When you repeat the listing below, keep every word exactly and leave out each picture.

> **DATA PROVIDED**:
* * * * *

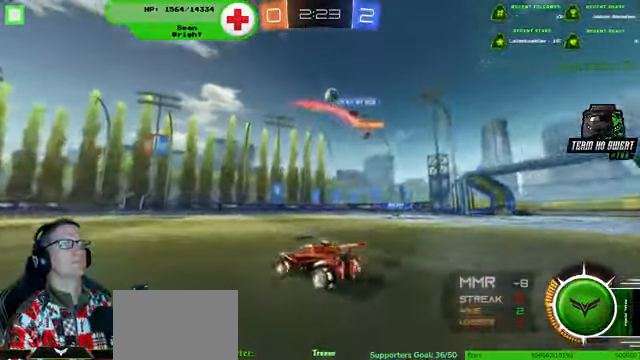
Gameplay with a controller (PlayStation layout); each line is a JSON object with the inputs held at the frame after it. "events" lists button and stick changes between this image and that frame as [ms after this image, input, new state], when the widget could be followed in between. Not read: HOME L3 R3.
{"buttons": ["R2"], "left_stick": "left", "right_stick": "center", "events": [[100, "left_stick", "left"], [267, "left_stick", "center"], [500, "left_stick", "left"]]}
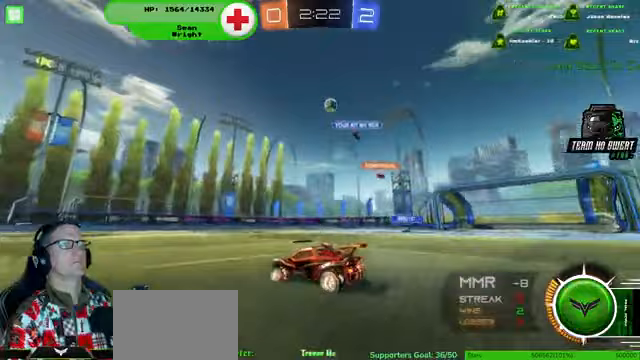
{"buttons": ["R2"], "left_stick": "center", "right_stick": "center", "events": [[133, "left_stick", "center"]]}
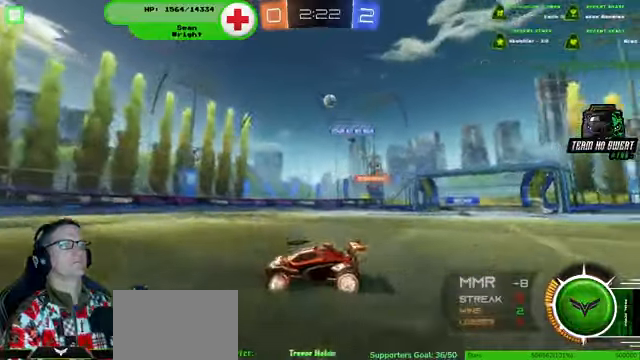
{"buttons": ["R2"], "left_stick": "center", "right_stick": "center", "events": []}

* * * * *

> **FINISHED TASK**:
Gameplay with a controller (PlayStation layout); each line is a JSON object with the inputs held at the frame after it. "events" lists button and stick changes between this image and that frame as [ms after this image, input, new state], when the widget could be followed in between. Not read: HOME L3 R3.
{"buttons": ["R2"], "left_stick": "left", "right_stick": "center", "events": [[100, "left_stick", "left"], [267, "left_stick", "center"], [500, "left_stick", "left"]]}
{"buttons": ["R2"], "left_stick": "center", "right_stick": "center", "events": [[133, "left_stick", "center"]]}
{"buttons": ["R2"], "left_stick": "center", "right_stick": "center", "events": []}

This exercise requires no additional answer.